After a thorough examination and frank discussion of what a person wants from wearing a denture, a licensed dental professional can effectively discuss which type of tooth would best meet a particular individuals unique needs and desires.
Because porcelain teeth are extremely hard in comparison to plastic teeth, they tend to chip and crack easier. For this reason, when dentures having porcelain teeth are brushed and cleaned, they are generally handled over a sink filled with water or over a towel. Should the denture accidentally fall, the water or towel would help break the fall and hopefully reduce tooth breakage.
Soft Denture Liners
A soft liner is placed in that part of a denture base that contacts tissues. This provides comfort for those persons experiencing considerable pain while wearing a denture that has a hard plastic interface (the inside of the denture).
These individuals may have a low threshold for pain, and/or the gum tissue that overlays jaw bone is usually thinner than normal and does not resist pressure well. When such tissue is compressed between hard jaw bone and hard denture plastic, pain is easily elicited. Replacing one of these hard interfaces with a soft denture liner helps eliminate or reduce this painful tissue compression.
Some characteristics of soft denture liners
Denture liners are usually fabricated from special medical grade rubber or silicone type compounds. The silicone materials are generally more compressible and consequently softer.
In order for these materials to function adequately they must be reasonably thick. Therefore, the amount of plastic that needs to be removed from the inside of a denture, to allow room for these liners, may weaken some dentures. In those cases it becomes necessary to incorporate a reinforcing metal framework within the body of certain dentures. There are several steps involved in installing a soft liner, such as impressions and various laboratory procedures.
Soft denture liners tend to continually harden, though a patient may not be aware of this happening because the process is gradual. However, they will eventually begin to have increasing problems until a new soft liner is placed.

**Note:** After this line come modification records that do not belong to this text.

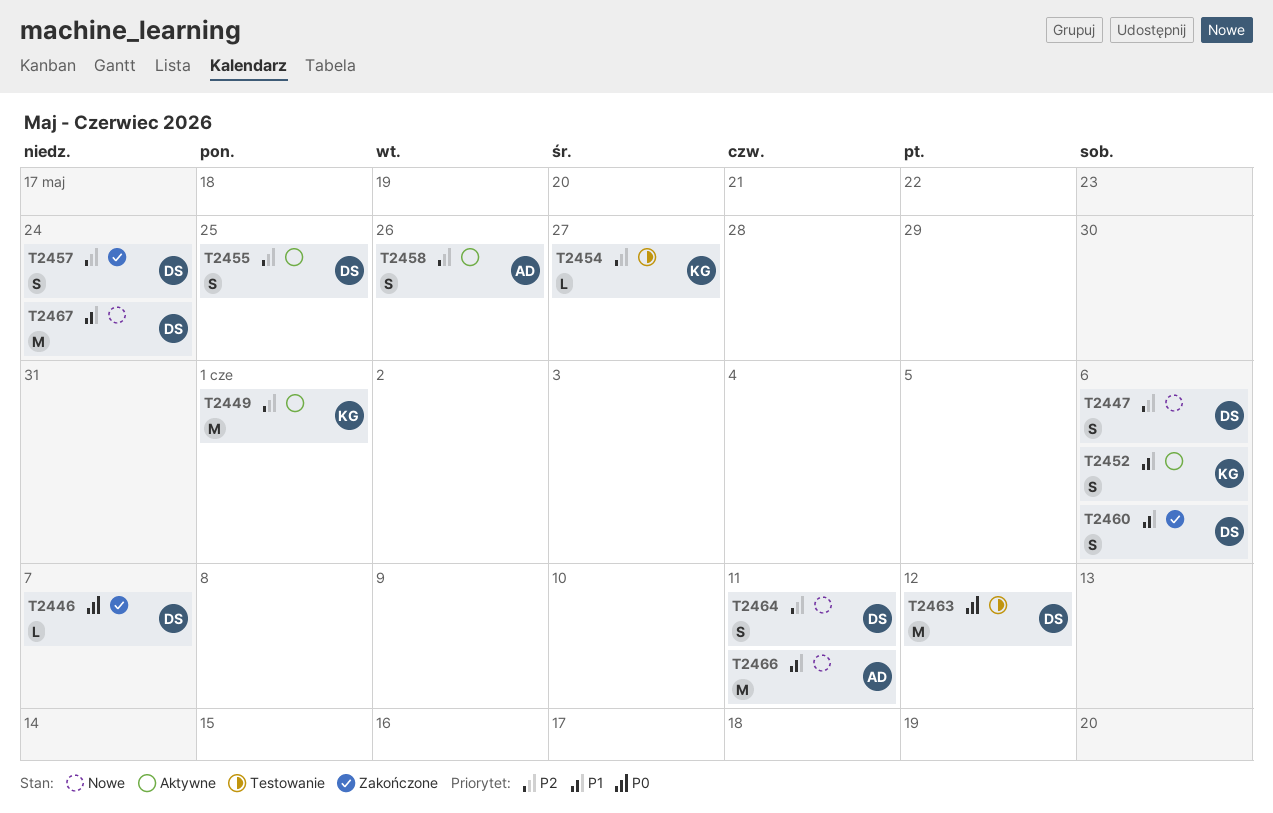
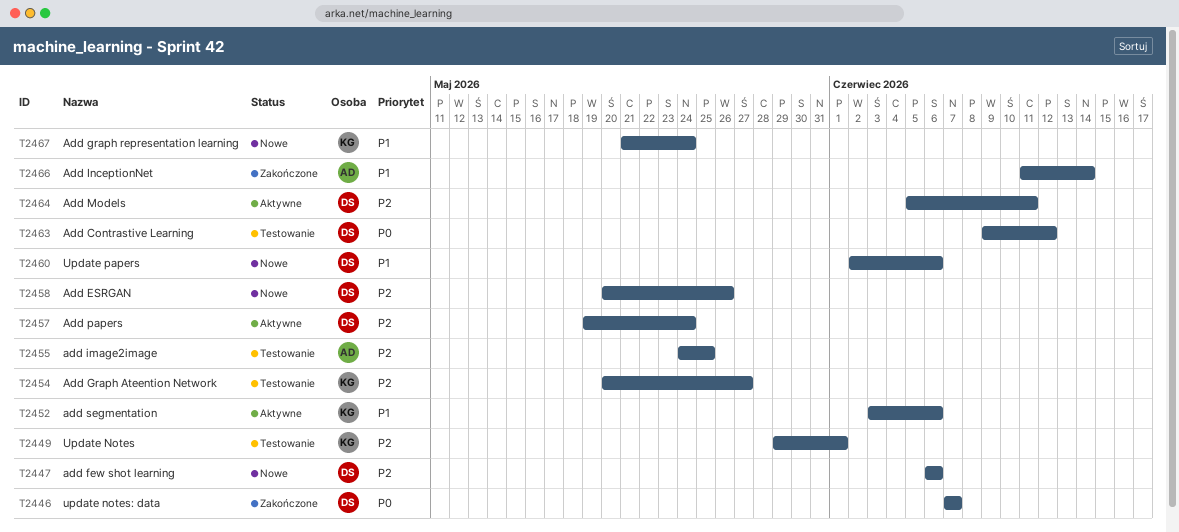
T2449, status: Aktywne -> Testowanie
T2455, status: Aktywne -> Testowanie
T2455, owner: DS -> AD
T2457, status: Zakończone -> Aktywne
T2458, status: Aktywne -> Nowe
T2458, owner: AD -> DS
T2460, status: Zakończone -> Nowe
T2464, status: Nowe -> Aktywne
T2466, status: Nowe -> Zakończone
T2466, due: Jun 11 -> Jun 14
T2467, owner: DS -> KG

Denture liners are porous in nature with accounts for why they are soft. However, this porosity contributes to their deterioration and collection of microorganisms.
If a soft denture liner become contaminated with disease causing microorganisms (a fungus for example), it may not be possible to decontaminate the denture without having to replace the liner.
Persons with dry mouth usually have difficulty wearing dentures due to pain and irritation caused by the hard denture surface rubbing against underlying tissues that are not lubricated with adequate saliva. While soft denture liners would appear to be ideal for such individuals, they are generally much more difficult to maintain. Because impaired saliva production allows a very significant collection of microorganisms to build-up in the mouth, this usually results in unacceptable contamination of porous soft denture liners unless meticulous hygiene is maintained.
While denture liners will generally last longer than a year, they should be considered to be replaced on an annual basis or sooner. The frequency of replacement depends on each situation and the patient’s oral hygiene.
Advantages of soft denture liners
- A gentle and kinder denture interface for those individuals with sensitive underlying tissues.
- The soft denture liner tends to compress and conform to a constantly changing jaw bone surface. While this helps prevent pain from a moderately unbalanced bite resulting from jaw bone shrinkage, it is not a long-term substitute for regular adjustments to balance a denture bite.
Disadvantages of soft tissue liners
- Soft denture liners continually deteriorate and collect microorganisms easily; therefore, they are generally replaced on an annual basis.
- Because soft denture liners help reduce pain from an uneven bite, patients may get a false sense of security – – thinking their denture is adequately functioning while the bite continues to deteriorate. Routine dental check-ups are a necessity.
- Generally more expensive than a conventional hard denture liner.